--- Data records ---
===============
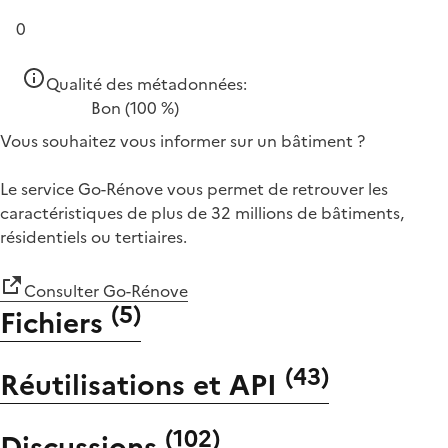
0
Qualité des métadonnées:
Bon
(100 %)
Vous souhaitez vous informer sur un bâtiment ?
Le service Go-Rénove vous permet de retrouver les
caractéristiques de plus de 32 millions de bâtiments,
résidentiels ou tertiaires.
Consulter Go-Rénove
(
5
)
Fichiers
(
43
)
Réutilisations et API
(
102
)
Discussions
===============
--- Your goal ---
Repeat each record exactly, with the pictures left out.

--- Exercise output ---
0
Qualité des métadonnées:
Bon
(100 %)
Vous souhaitez vous informer sur un bâtiment ?
Le service Go-Rénove vous permet de retrouver les
caractéristiques de plus de 32 millions de bâtiments,
résidentiels ou tertiaires.
Consulter Go-Rénove
(
5
)
Fichiers
(
43
)
Réutilisations et API
(
102
)
Discussions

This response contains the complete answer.